Nice, uh? After first wave of shock has passed, I checked and found out that indeed object with that id doesn’t exist. So it seems that all we need to do is to delete 3 rows from sys.columns and 1 row from sys.indexes. Ah, but those sys.something objects are views, aren’t they? And what are the real objects? The way to find real – internal – tables and columns is via execution plans:

So actually we need to delete rows from sys.syscolpars and from sys.sysidxstats (notice that column names are also different). How do we do it? Let’s try DAC (Dedicated Admin Connection)? No way – Express Edition doesn’t support DAC. Unless… unless we use trace flag 7806 as startup parameter.
Restart server again, connect using DAC, try to delete rows… Oops,
Msg 259, Level 16, State 1, Line 1
Ad hoc updates to system catalogs are not allowed.
But for this we have Paul Randal’s instructions.

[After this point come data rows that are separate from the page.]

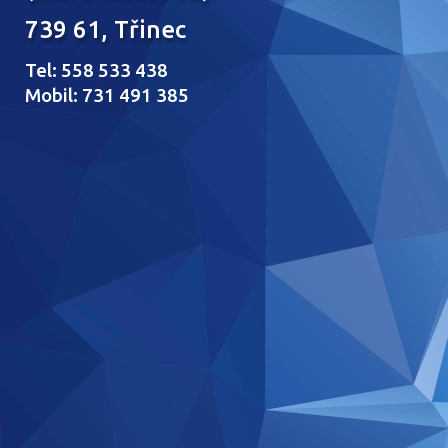
739 61, Třinec
Tel: 558 533 438
Mobil: 731 491 385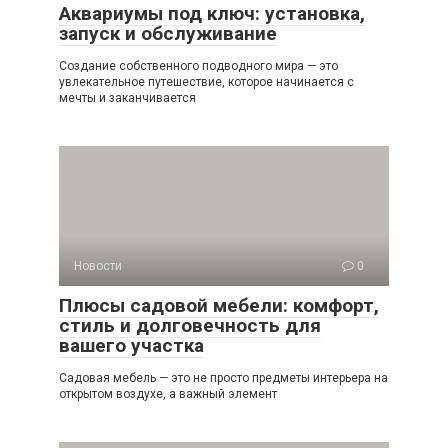
Аквариумы под ключ: установка,
запуск и обслуживание
Создание собственного подводного мира — это
увлекательное путешествие, которое начинается с
мечты и заканчивается
Новости
0
Плюсы садовой мебели: комфорт,
стиль и долговечность для
вашего участка
Садовая мебель — это не просто предметы интерьера на
открытом воздухе, а важный элемент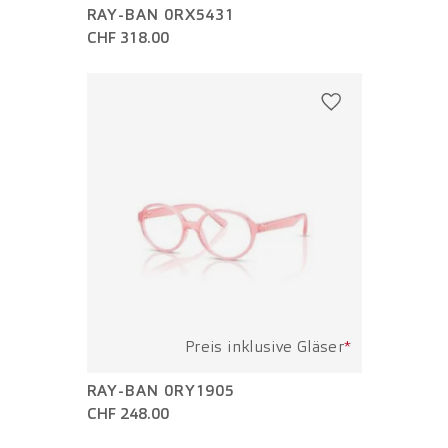
RAY-BAN 0RX5431
CHF 318.00
Preis inklusive Gläser
*
RAY-BAN 0RY1905
CHF 248.00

So: “ sqlservr.exe -sInstanceName -m -T661 –T7806 “, then “ sqlcmd -S.\InstanceName /A ” and finally…
1: DELETE FROM sys.syscolpars WHERE id = 1575689407 AND number = 0
2: GO
3: DELETE FROM sys.sysidxstats WHERE id = 1575689407 AND indid = 0
4: GO
Now stop the server, remove all trace flags, start server in a normal way and verify that DBCC CHECKDB returns nothing. Bingo! And… well deserved my own home-brewed Scottish Ale!